Saved entries:
- Opening Delimiter -

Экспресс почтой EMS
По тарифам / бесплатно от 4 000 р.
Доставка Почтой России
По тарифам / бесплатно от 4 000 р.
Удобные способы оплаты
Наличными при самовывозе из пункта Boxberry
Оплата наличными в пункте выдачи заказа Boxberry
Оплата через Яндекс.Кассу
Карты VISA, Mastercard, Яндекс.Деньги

- Closing Delimiter -

◆ **Your task**: Verbatim reproduction of the entries is required.

◆ **Task solution**:
Экспресс почтой EMS
По тарифам / бесплатно от 4 000 р.
Доставка Почтой России
По тарифам / бесплатно от 4 000 р.
Удобные способы оплаты
Наличными при самовывозе из пункта Boxberry
Оплата наличными в пункте выдачи заказа Boxberry
Оплата через Яндекс.Кассу
Карты VISA, Mastercard, Яндекс.Деньги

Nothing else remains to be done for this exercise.